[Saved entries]

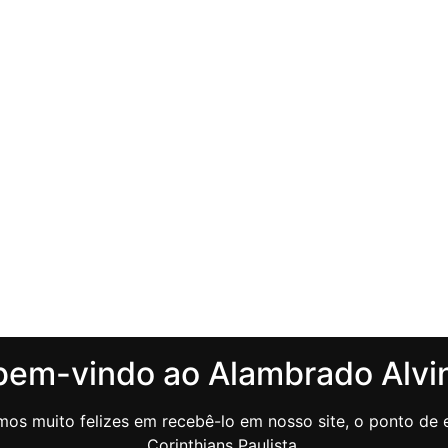
bem-vindo ao Alambrado Alvi
os muito felizes em recebê-lo em nosso site, o ponto de e
Corinthians Paulista.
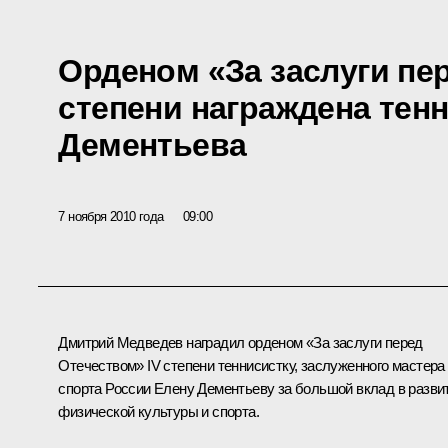
Орденом «За заслуги пе
степени награждена тен
Дементьева
7 ноября 2010 года
09:00
Дмитрий Медведев наградил
орденом «За заслуги перед
Отечеством»
IV степени теннисистку, заслуженного мастера
спорта России Елену Дементьеву за большой вклад в разви
физической культуры и спорта.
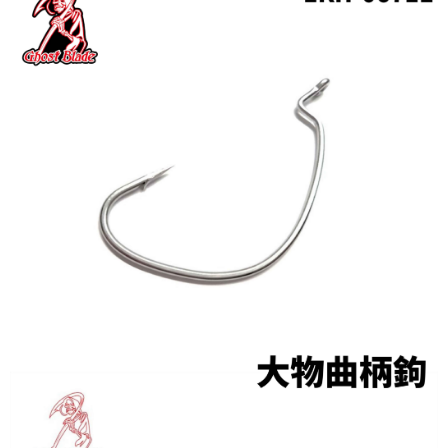
２．便利：只要手機號碼，簡訊認證，即可結帳。
法說明評估內容。
３．安心：先確認商品／服務後，再付款。
【繳款方式說明】
運送方式
1.分期款項不併入電信帳單，「大哥付你分期」於每月結算日後寄送繳費提
【「AFTEE先享後付」結帳流程】
全家取貨付款
醒簡訊。
１．於結帳方式選擇「AFTEE先享後付」後，將跳轉至「AFTEE先享後付」
2.透過簡訊連結打開帳單後，可選擇「超商條碼／台灣大直營門市／銀行轉
每筆NT$60，滿NT$1,200(含以上)免運費
結帳頁面，進行簡訊認證並確認金額後，即可完成結帳。
帳／街口支付／iPASS MONEY」等通路繳費。
２．訂單成立數日內，您將收到繳費通知簡訊。
付款後全家取貨
３．收到繳費通知簡訊後14天內，點擊此簡訊中的連結，可透過四大超商／
【注意事項】
ATM／網路銀行／等多元方式進行付款，方視為交易完成。
每筆NT$60，滿NT$1,200(含以上)免運費
1.本服務係由「台灣大哥大股份有限公司」（以下簡稱本公司）所提供，讓
※ 請注意：結帳手續完成當下不需立刻繳費，但若您需要取消訂單，請聯絡
用戶於交易時，得透過本服務購買商品或服務，並由商店將買賣／分期付款
購買商品的店家。未經商家同意取消之訂單仍視為有效，需透過AFTEE先享
7-11取貨付款
買賣價金債權讓與本公司後，依約使用本公司帳單繳交帳款。
後付繳納相關費用。
2.基於同意付款使用「大哥付你分期」之契約關係目的，商店將以您的個人
每筆NT$60，滿NT$1,200(含以上)免運費
※ 交易是否成功請以「AFTEE先享後付 」之結帳頁面顯示為準，若有關於
資料（包含姓名、電話或地址）提供予台灣大哥大進項蒐集、處理及利用，
是否繳費成功／繳費後需取消欲退款等相關疑問，請聯繫「AFTEE先享後付
由本公司與您本人進行分期帳單所需資料之確認、核對及更正。
客戶支援中心」
https://netprotections.freshdesk.com/support/home
付款後7-11取貨
3.完整用戶服務條款，請詳閱以下連結：
https://oppay.tw/userRule
每筆NT$60，滿NT$1,200(含以上)免運費
【注意事項】
１．透過由恩沛科技股份有限公司提供之「AFTEE先享後付」服務完成之交
一般宅配（門市自取請勿下單，請聯繫客服）
易，需依本服務之必要範圍內提供個人資料，並將交易相關給付款項請求債
權轉讓予恩沛科技股份有限公司。
每筆NT$100，滿NT$2,000(含以上)免運費
２．關於個人資料處理事宜，請瀏覽以下網址：
https://aftee.tw/terms/#terms3
離島一般宅配
３．未成年的使用者請事先徵得法定代理人或監護人之同意方可使用
每筆NT$200，滿NT$2,000(含以上)免運費
「AFTEE先享後付」，若未經同意申辦者引起之損失，本公司不負相關責
任。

## WORK REQUEST
Give the entries again word for word, but skip the pictures.

## RESULT
bem-vindo ao Alambrado Alvi
os muito felizes em recebê-lo em nosso site, o ponto de e
Corinthians Paulista.
Орденом «За заслуги пе
степени награждена тен
Дементьева
7 ноября 2010 года
09:00
Дмитрий Медведев наградил
орденом «За заслуги перед
Отечеством»
IV степени теннисистку, заслуженного мастера
спорта России Елену Дементьеву за большой вклад в разви
физической культуры и спорта.
２．便利：只要手機號碼，簡訊認證，即可結帳。
法說明評估內容。
３．安心：先確認商品／服務後，再付款。
【繳款方式說明】
運送方式
1.分期款項不併入電信帳單，「大哥付你分期」於每月結算日後寄送繳費提
【「AFTEE先享後付」結帳流程】
全家取貨付款
醒簡訊。
１．於結帳方式選擇「AFTEE先享後付」後，將跳轉至「AFTEE先享後付」
2.透過簡訊連結打開帳單後，可選擇「超商條碼／台灣大直營門市／銀行轉
每筆NT$60，滿NT$1,200(含以上)免運費
結帳頁面，進行簡訊認證並確認金額後，即可完成結帳。
帳／街口支付／iPASS MONEY」等通路繳費。
２．訂單成立數日內，您將收到繳費通知簡訊。
付款後全家取貨
３．收到繳費通知簡訊後14天內，點擊此簡訊中的連結，可透過四大超商／
【注意事項】
ATM／網路銀行／等多元方式進行付款，方視為交易完成。
每筆NT$60，滿NT$1,200(含以上)免運費
1.本服務係由「台灣大哥大股份有限公司」（以下簡稱本公司）所提供，讓
※ 請注意：結帳手續完成當下不需立刻繳費，但若您需要取消訂單，請聯絡
用戶於交易時，得透過本服務購買商品或服務，並由商店將買賣／分期付款
購買商品的店家。未經商家同意取消之訂單仍視為有效，需透過AFTEE先享
7-11取貨付款
買賣價金債權讓與本公司後，依約使用本公司帳單繳交帳款。
後付繳納相關費用。
2.基於同意付款使用「大哥付你分期」之契約關係目的，商店將以您的個人
每筆NT$60，滿NT$1,200(含以上)免運費
※ 交易是否成功請以「AFTEE先享後付 」之結帳頁面顯示為準，若有關於
資料（包含姓名、電話或地址）提供予台灣大哥大進項蒐集、處理及利用，
是否繳費成功／繳費後需取消欲退款等相關疑問，請聯繫「AFTEE先享後付
由本公司與您本人進行分期帳單所需資料之確認、核對及更正。
客戶支援中心」
https://netprotections.freshdesk.com/support/home
付款後7-11取貨
3.完整用戶服務條款，請詳閱以下連結：
https://oppay.tw/userRule
每筆NT$60，滿NT$1,200(含以上)免運費
【注意事項】
１．透過由恩沛科技股份有限公司提供之「AFTEE先享後付」服務完成之交
一般宅配（門市自取請勿下單，請聯繫客服）
易，需依本服務之必要範圍內提供個人資料，並將交易相關給付款項請求債
權轉讓予恩沛科技股份有限公司。
每筆NT$100，滿NT$2,000(含以上)免運費
２．關於個人資料處理事宜，請瀏覽以下網址：
https://aftee.tw/terms/#terms3
離島一般宅配
３．未成年的使用者請事先徵得法定代理人或監護人之同意方可使用
每筆NT$200，滿NT$2,000(含以上)免運費
「AFTEE先享後付」，若未經同意申辦者引起之損失，本公司不負相關責
任。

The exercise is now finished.